Hi Galaxians. I have obtained Illumina paired-end reads of microbiome metagenomes from a human sample and would now like to remove human (contaminant) sequences from them. I have tried installing Bowtie2 on Anaconda but didn’t get very far as I am new to Anaconda and Bowtie2. I found some instructions at this link for doing this but sadly, I do not know how to implement it. Is it possible to add this function to Bowtie2 in Galaxy? Or is there a tool in Galaxy that can perform a similar function?

Thank you in advance for your help.

1 Like

There is Removal of human reads from SARS-CoV-2 sequencing data. It’s demonstarting things with SARS-CoV-2 sequencing reads, but try to work through it and it should be rather obvious how to apply this to your data, I hope.

1 Like

Thank you @wm75. I am exploring that now. My issue is that I only have one set of paired-end reads but the example used 2 sets and grouped the data into collections. I will try to figure it out. :handshake:

1 Like

For those who are interested, I found out that Bowtie2 can perform that function in Galaxy. In the Bowtie2 window, select Yes for “Write unaligned reads (in fastq format) to separate file(s)”. All those reads that do not map to hg38 (or any other reference genome of your choice) will be written to those files.

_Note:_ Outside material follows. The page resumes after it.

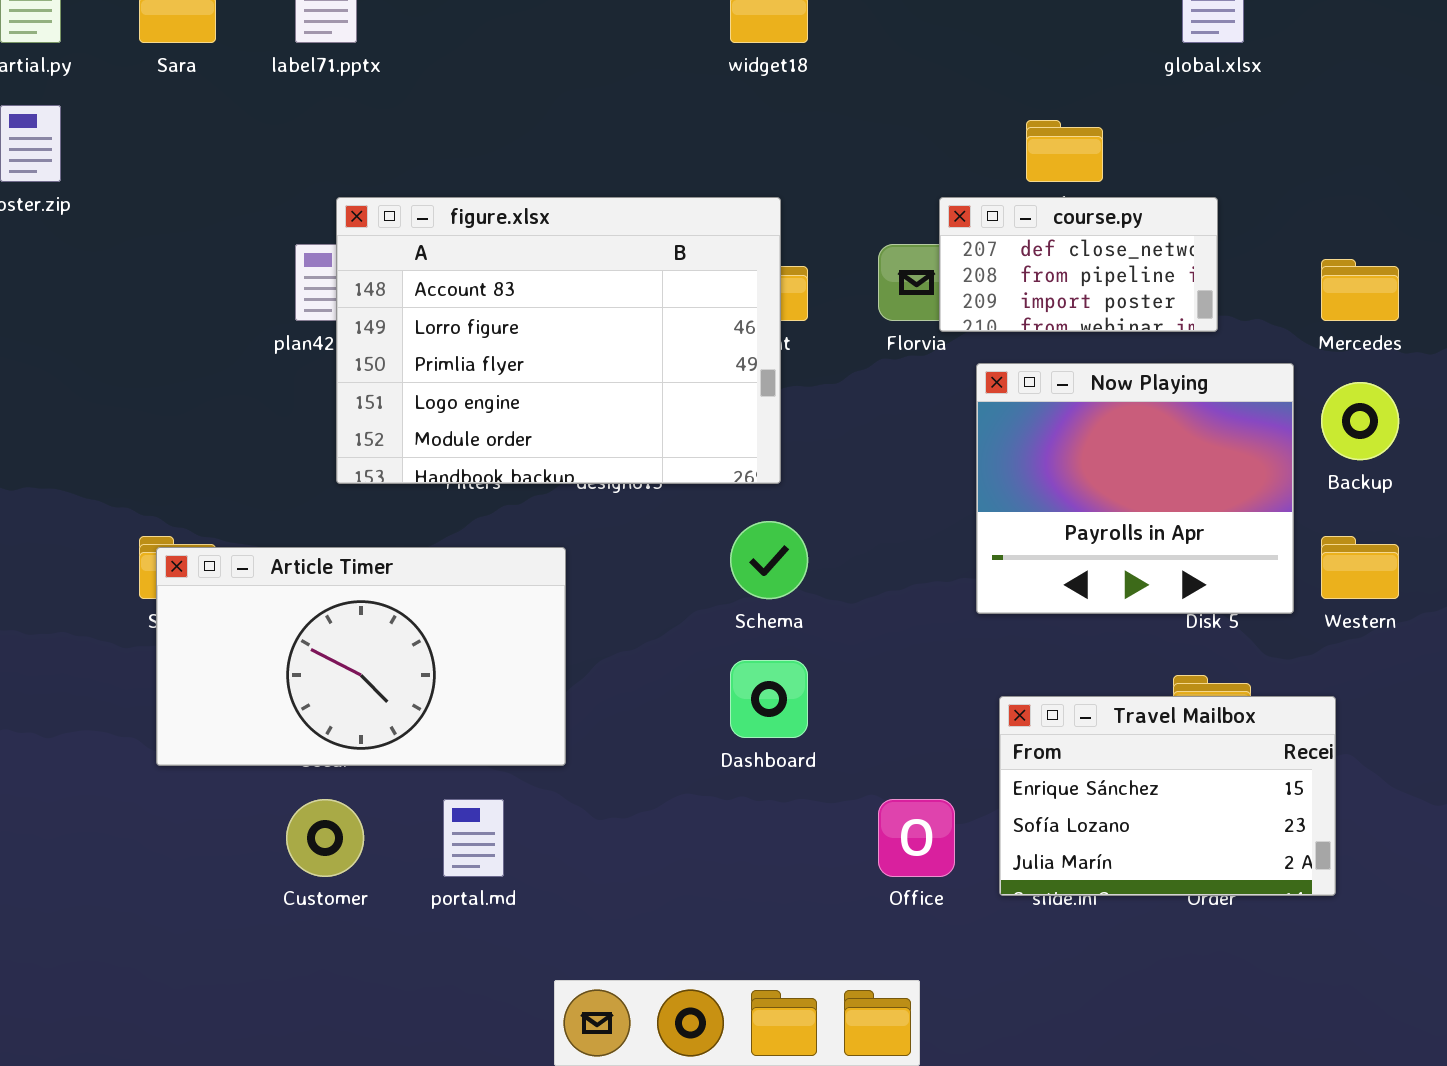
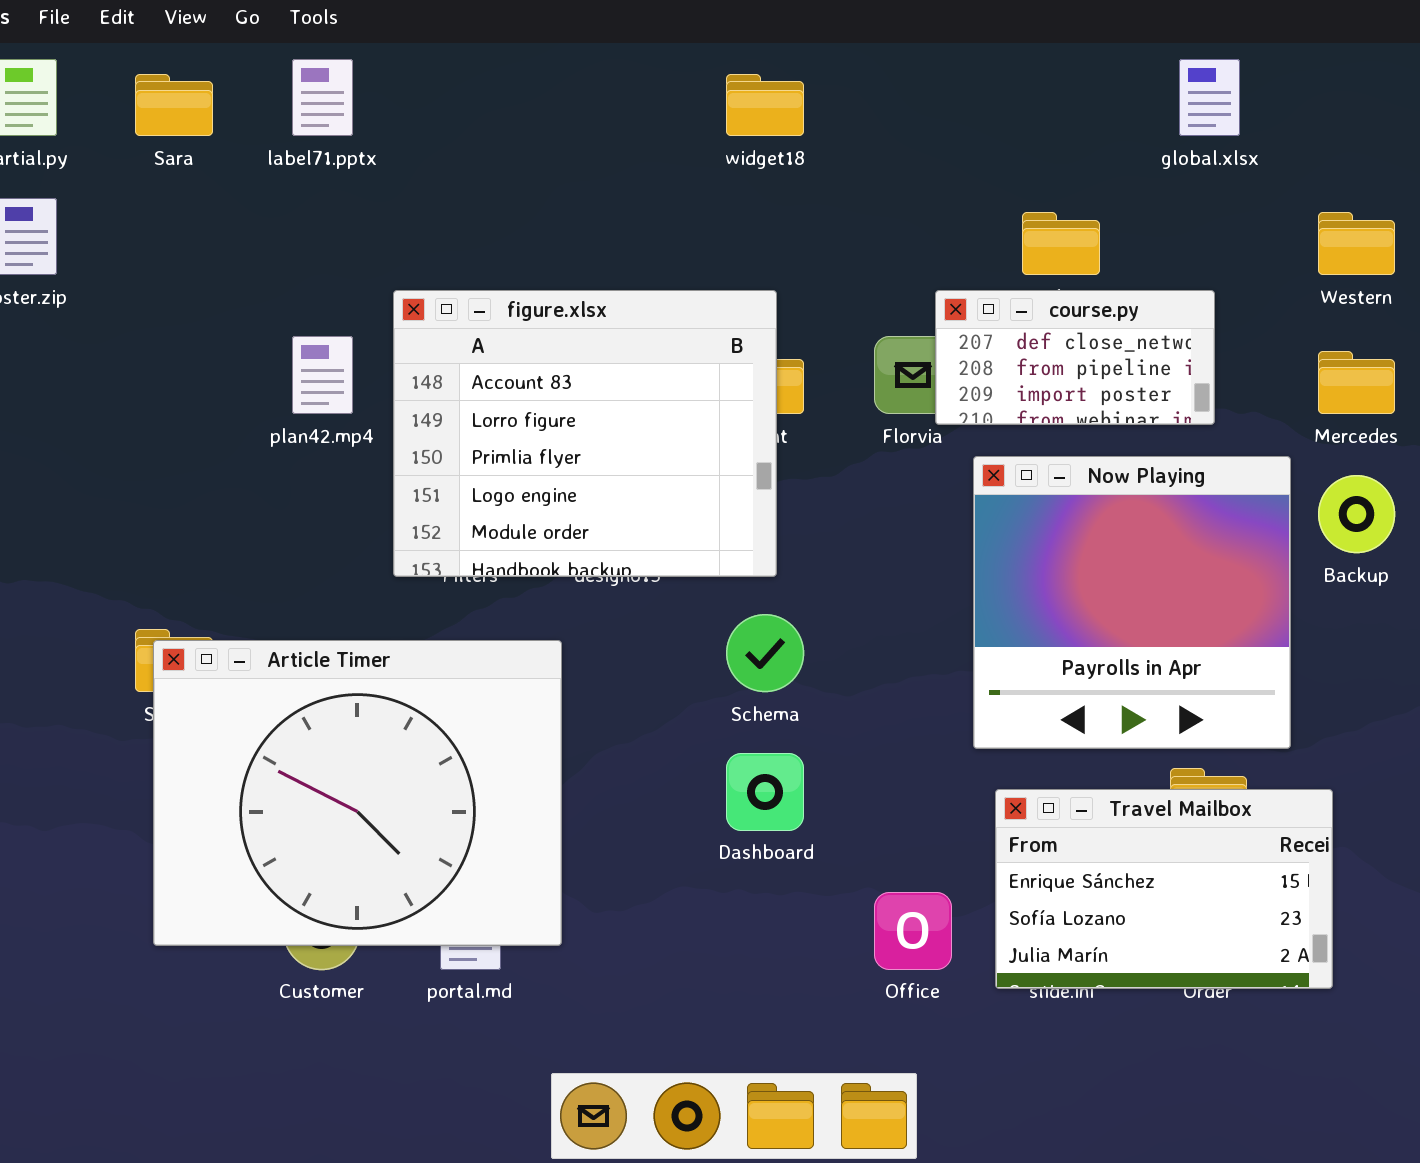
figure.xlsx: [336,197,781,484] -> [393,290,777,577], resized
Now Playing: [976,363,1294,614] -> [973,456,1291,749], resized
Western: [1321,536,1399,599] -> [1318,212,1395,275], moved
Article Timer: [156,547,566,766] -> [153,640,562,946], resized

I tried the method detailed in Removal of human reads from SARS-CoV-2 sequencing data but still find the majority of scaffolds assembled from the filtered reads to be human sequences. One of them is a 13Kbp human mitochondrial genome :sweat_smile: There are also sequences like “Homo sapiens contig freeze2_XXXX genomic sequence” and “homo sapiens chromosome 5 clone RP11-455D3 complete sequence”, which I do not understand. I thought the filtering processes should get rid of all human reads. Could this be because hg38 is an incomplete draft of the human genome? I read that the human genome has been fully completed recently. Will we see hg39 anytime soon?